ELIGN: Expectation Alignment as a Multi-Agent Intrinsic Reward
- URL: http://arxiv.org/abs/2210.04365v1
- Date: Sun, 9 Oct 2022 22:24:44 GMT
- Title: ELIGN: Expectation Alignment as a Multi-Agent Intrinsic Reward
- Authors: Zixian Ma, Rose Wang, Li Fei-Fei, Michael Bernstein, Ranjay Krishna
- Abstract summary: We propose a self-supervised intrinsic reward ELIGN - expectation alignment.
Similar to how animals collaborate in a decentralized manner with those in their vicinity, agents trained with expectation alignment learn behaviors that match their neighbors' expectations.
We show that agent coordination improves through expectation alignment because agents learn to divide tasks amongst themselves, break coordination symmetries, and confuse adversaries.
- Score: 29.737986509769808
- License: http://creativecommons.org/licenses/by/4.0/
- Abstract: Modern multi-agent reinforcement learning frameworks rely on centralized
training and reward shaping to perform well. However, centralized training and
dense rewards are not readily available in the real world. Current multi-agent
algorithms struggle to learn in the alternative setup of decentralized training
or sparse rewards. To address these issues, we propose a self-supervised
intrinsic reward ELIGN - expectation alignment - inspired by the
self-organization principle in Zoology. Similar to how animals collaborate in a
decentralized manner with those in their vicinity, agents trained with
expectation alignment learn behaviors that match their neighbors' expectations.
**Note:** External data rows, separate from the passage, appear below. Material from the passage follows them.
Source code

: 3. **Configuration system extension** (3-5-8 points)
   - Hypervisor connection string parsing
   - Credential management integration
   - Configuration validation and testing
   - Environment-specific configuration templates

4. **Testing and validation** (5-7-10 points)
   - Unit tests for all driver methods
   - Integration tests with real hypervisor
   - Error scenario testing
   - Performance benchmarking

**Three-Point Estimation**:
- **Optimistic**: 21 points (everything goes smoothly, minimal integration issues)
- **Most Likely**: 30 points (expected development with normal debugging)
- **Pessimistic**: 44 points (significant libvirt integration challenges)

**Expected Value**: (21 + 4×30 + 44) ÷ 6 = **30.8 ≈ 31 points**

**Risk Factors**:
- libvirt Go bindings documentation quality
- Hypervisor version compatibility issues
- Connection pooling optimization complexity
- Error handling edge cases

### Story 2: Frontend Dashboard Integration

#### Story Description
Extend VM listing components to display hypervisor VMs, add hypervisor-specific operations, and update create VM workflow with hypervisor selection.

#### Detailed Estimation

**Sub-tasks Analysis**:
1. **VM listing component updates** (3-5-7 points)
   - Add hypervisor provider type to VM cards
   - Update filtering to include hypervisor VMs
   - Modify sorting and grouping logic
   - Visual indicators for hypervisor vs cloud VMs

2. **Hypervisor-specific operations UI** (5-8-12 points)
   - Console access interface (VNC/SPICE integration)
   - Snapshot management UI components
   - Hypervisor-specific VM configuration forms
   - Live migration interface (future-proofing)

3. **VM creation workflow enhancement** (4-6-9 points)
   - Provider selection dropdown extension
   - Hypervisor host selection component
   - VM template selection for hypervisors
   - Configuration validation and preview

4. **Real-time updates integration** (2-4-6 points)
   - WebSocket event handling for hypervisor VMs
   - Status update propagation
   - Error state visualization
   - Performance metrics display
This allows the agents to learn collaborative behaviors without any external
reward or centralized training. We demonstrate the efficacy of our approach
across 6 tasks in the multi-agent particle and the complex Google Research
football environments, comparing ELIGN to sparse and curiosity-based intrinsic
rewards. When the number of agents increases, ELIGN scales well in all
multi-agent tasks except for one where agents have different capabilities. We
show that agent coordination improves through expectation alignment because
agents learn to divide tasks amongst themselves, break coordination symmetries,
and confuse adversaries. These results identify tasks where expectation
alignment is a more useful strategy than curiosity-driven exploration for
multi-agent coordination, enabling agents to do zero-shot coordination.